It’s been a long while since we looked at Champagne, and with the sun promising to show its face and Wimbledon on its way, I thought the column should sparkle a wee bit. Champers has long been associated with Royalty and high society but it’s also for the great unwashed like me and dare I say you – but do beware because there’s an awful lot of duds out there in the world of fizz.

Champagne has become a term that people use when drinking any fizz, a bit like when we are going to hoover but we use a Shark or a Dyson. but it really is fur coat and no knickers to do that. There are some cracking champagnes for under £20 but there are also some mind-blowing wines if your wallet stretches a trifle.

Champagne’s main problem isn’t the price, though – it’s that it’s a bit over-complicated.

Personally I prefer the dry styles produced as non-vintage wines because the winemaker is able to adapt the blend from a number of different years to produce a consistently reliable wine.
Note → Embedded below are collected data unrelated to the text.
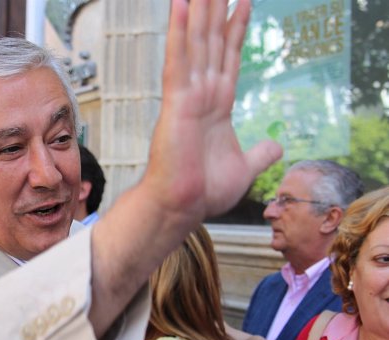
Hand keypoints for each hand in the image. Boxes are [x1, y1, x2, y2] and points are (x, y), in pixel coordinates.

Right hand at [146, 0, 281, 225]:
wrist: (183, 205)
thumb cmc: (204, 191)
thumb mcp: (245, 168)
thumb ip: (261, 153)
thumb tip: (276, 145)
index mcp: (217, 105)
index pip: (228, 57)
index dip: (236, 29)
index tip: (242, 1)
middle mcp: (202, 94)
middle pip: (212, 41)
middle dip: (216, 8)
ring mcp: (188, 95)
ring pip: (196, 41)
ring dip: (200, 9)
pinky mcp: (176, 102)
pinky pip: (179, 60)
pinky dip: (179, 32)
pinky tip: (182, 5)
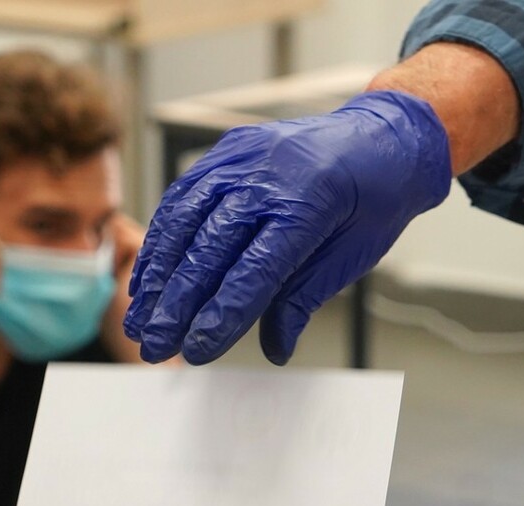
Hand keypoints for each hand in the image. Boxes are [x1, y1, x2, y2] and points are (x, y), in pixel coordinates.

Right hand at [125, 90, 450, 364]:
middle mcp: (271, 174)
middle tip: (156, 345)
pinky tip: (148, 277)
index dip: (221, 314)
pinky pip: (182, 198)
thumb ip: (303, 301)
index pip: (255, 270)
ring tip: (140, 319)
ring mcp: (244, 157)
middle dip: (177, 304)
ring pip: (185, 220)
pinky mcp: (227, 152)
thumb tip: (274, 349)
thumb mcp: (351, 257)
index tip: (197, 351)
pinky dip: (161, 240)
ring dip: (157, 276)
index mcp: (313, 203)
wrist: (383, 137)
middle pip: (211, 247)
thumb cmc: (373, 200)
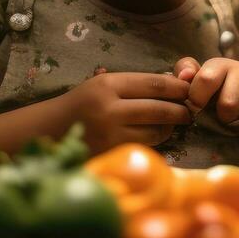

That said, some of the vintage wines can be corkers if you’re prepared to shell out a bit for them.

Prestige cuvees form the backbone of the industry and they tend to be blends of red and white grapes, but a style I’ve grown quite attached to of late are the Blanc de Blancs, which are produced entirely from the whites and retain a tad more bite and crispness to the palate. Blanc de Noir is made entirely from the red grapes Pinot Meunier and Pinot Noir, but to me they just taste fat and too squidgy to be serious champagnes. Other than rosé Champagnes (which are of course the only thing to drink if romance is in the air), the other main style are the sweet and medium sweet Champagnes, sec and demi sec respectively. But there we go, we’ve mentioned them!

Before I tell you about a massive surprise from one of the budget retailers, let me tell you how I first fell in love with Champagne. I love thrillers, and for years I satiated my appetite on Jack Higgins’ rogue hero Sean Dillon, the colourful Irish-born spy with a penchant for half bottles of Krug non vintage. I had to try it, and while it tends to be on the meatier side of the champagne styles, I loved it. The only problem with Krug is you need to sell your kidney to buy a case but hey ho, the good lord gave us two!

Anyway, if your budget doesn’t run to Krug, Bollinger or la Grande Dame, take a look at the latest rose from Aldi. Pip pip!


Henriot Blanc de Blanc: To describe this as stunningly refreshing wouldn’t be an over-exaggeration. It’s fruity, crisp and wonderfully clean on the palate. Best of all, this one comes with an assortment of Montezuma Truffles so what’s not to like? Richardson’s of Whitehaven £69.

Veuve Monsigny Rosé: I really wanted to hate this as Champagne at a budget price is generally as pleasant as connecting your tongue to electrodes but oh my, was I in for a shock. This multi-award winner has a light raspberry nose with crisp and very defined red berry fruits on the palate, and just wait until you see the price! Aldi £16.99.